From 2aef46c0d4053f40e1d0097b7b00e4e7b9787d68 Mon Sep 17 00:00:00 2001
From: Matt <bedrocks@gmail.com>
Date: Sun, 13 Nov 2016 14:22:27 -0600
Subject: [PATCH 5/9] Allow admins to search unsearchable users

---
 www/search.spt | 12 ++++++++++++
 1 file changed, 12 insertions(+)

diff --git a/www/search.spt b/www/search.spt
index d6748ba537..f5c51500a1 100644
--- a/www/search.spt
+++ b/www/search.spt
@@ -25,6 +25,18 @@ if query:
              LIMIT 10
         """, locals())
 
+    if user.ADMIN:
+        if action in (None, 'search_usernames'):
+            results['usernames'] = website.db.all("""
+                SELECT username, avatar_url, similarity(username, %(q)s) AS rank
+                  FROM participants
+                 WHERE username %% %(q)s
+                   AND claimed_time IS NOT NULL
+                   AND NOT is_closed
+              ORDER BY rank DESC, username
+                 LIMIT 10
+            """, locals())
+
     if user.ADMIN:
         if action in (None, 'search_emails'):
             results['emails'] = website.db.all("""

From d41321964db3a516410d7a809ce6d7ebc37984b6 Mon Sep 17 00:00:00 2001
From: Matt <bedrocks@gmail.com>
Date: Mon, 14 Nov 2016 19:29:49 -0500
Subject: [PATCH 6/9] Remove duplicate code.

Thanks to  @nobodxbodon.
---
 www/search.spt | 21 +++++++++++----------
 1 file changed, 11 insertions(+), 10 deletions(-)

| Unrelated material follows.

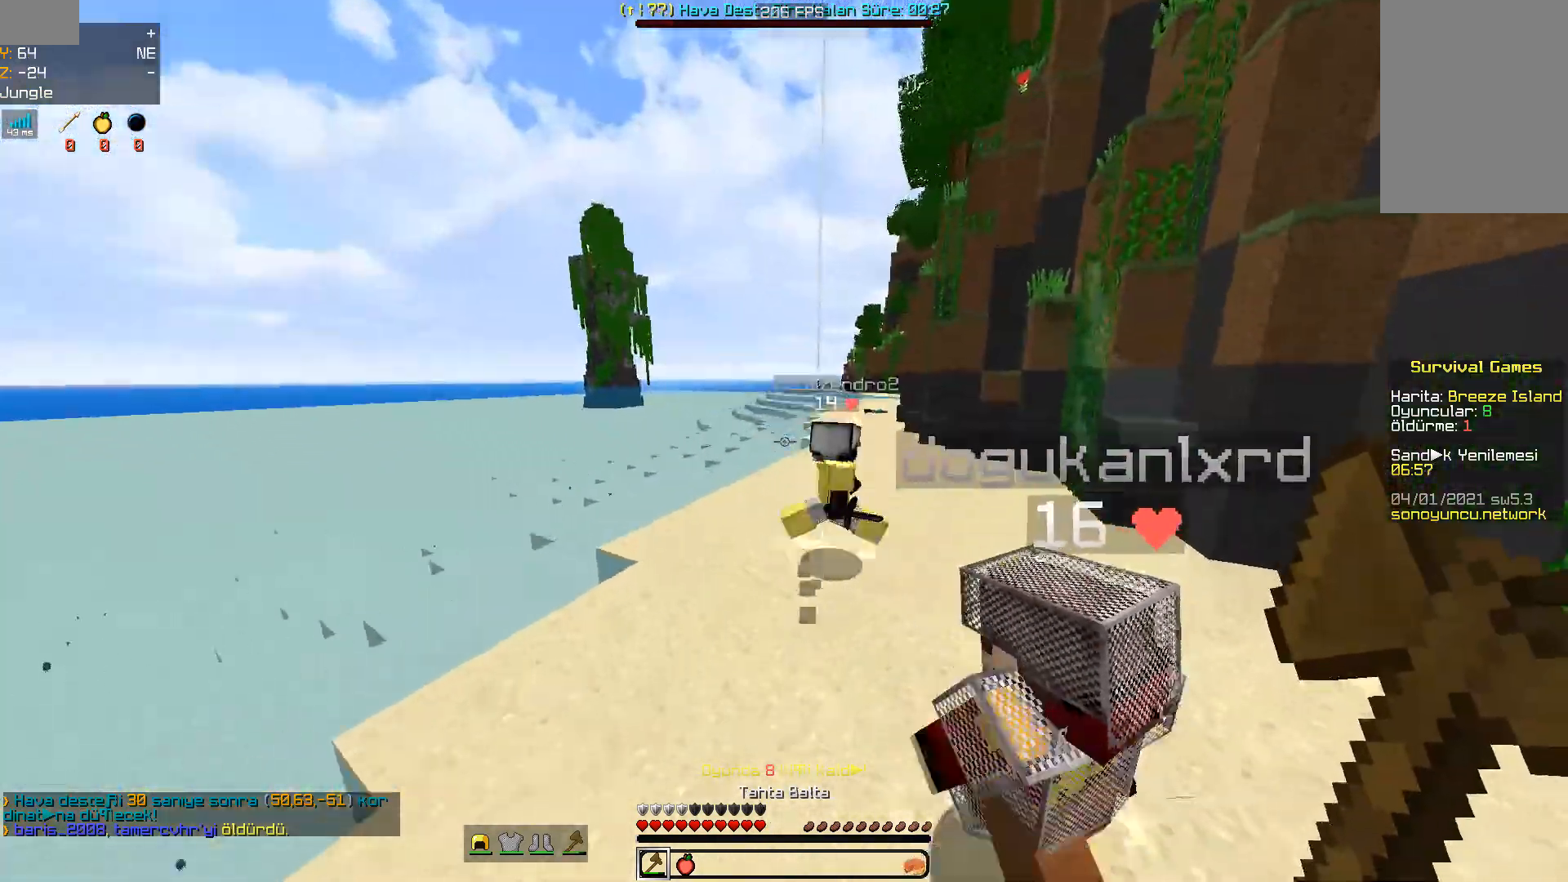
{"keys": ["a", "space", "w"], "mouse": [], "events": [[267, "space", "down"], [467, "a", "down"]]}
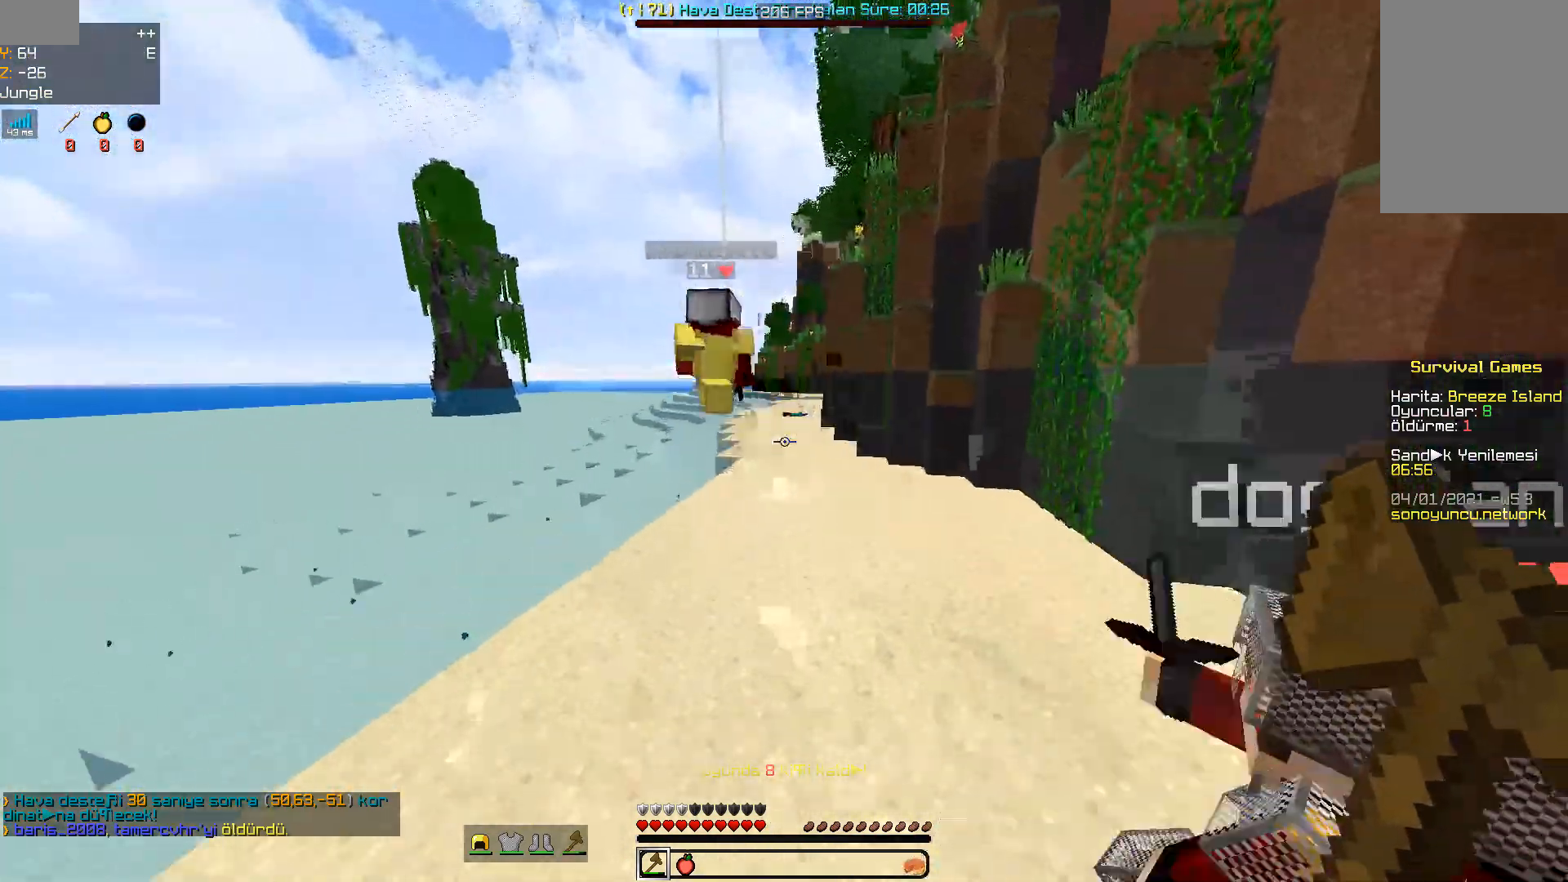
{"keys": ["space", "w"], "mouse": [], "events": [[67, "a", "up"]]}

diff --git a/www/search.spt b/www/search.spt
index f5c51500a1..b511b243ed 100644
--- a/www/search.spt
+++ b/www/search.spt
@@ -14,16 +14,17 @@ if query:
     q = strip_accents(query)
 
     if action in (None, 'search_usernames'):
-        results['usernames'] = website.db.all("""
-            SELECT username, avatar_url, similarity(username, %(q)s) AS rank
-              FROM participants
-             WHERE username %% %(q)s
-               AND claimed_time IS NOT NULL
-               AND is_searchable
-               AND NOT is_closed
-          ORDER BY rank DESC, username
-             LIMIT 10
-        """, locals())
+         results['usernames'] = website.db.all("""
+             SELECT username, avatar_url, similarity(username, %(q)s) AS rank
+               FROM participants
+              WHERE username %% %(q)s
+                AND claimed_time IS NOT NULL
+                """
+                +("" if user.ADMIN else " AND is_searchable")
+                +""" AND NOT is_closed
+           ORDER BY rank DESC, username
+              LIMIT 10
+         """, locals())
 
     if user.ADMIN:
         if action in (None, 'search_usernames'):

From 24bcb5cc9cd0f7645bf61ca2d480cea5013fb22e Mon Sep 17 00:00:00 2001
From: mattbk <bedrocks@gmail.com>
Date: Thu, 17 Nov 2016 11:43:49 -0600
Subject: [PATCH 7/9] Remove duplicate code again.

---
 www/search.spt | 12 ------------
 1 file changed, 12 deletions(-)

diff --git a/www/search.spt b/www/search.spt
index b511b243ed..08143e1024 100644
--- a/www/search.spt
+++ b/www/search.spt
@@ -26,18 +26,6 @@ if query:
               LIMIT 10
          """, locals())
 
-    if user.ADMIN:
-        if action in (None, 'search_usernames'):
-            results['usernames'] = website.db.all("""
-                SELECT username, avatar_url, similarity(username, %(q)s) AS rank
-                  FROM participants
-                 WHERE username %% %(q)s
-                   AND claimed_time IS NOT NULL
-                   AND NOT is_closed
-              ORDER BY rank DESC, username
-                 LIMIT 10
-            """, locals())
-
     if user.ADMIN:
         if action in (None, 'search_emails'):
             results['emails'] = website.db.all("""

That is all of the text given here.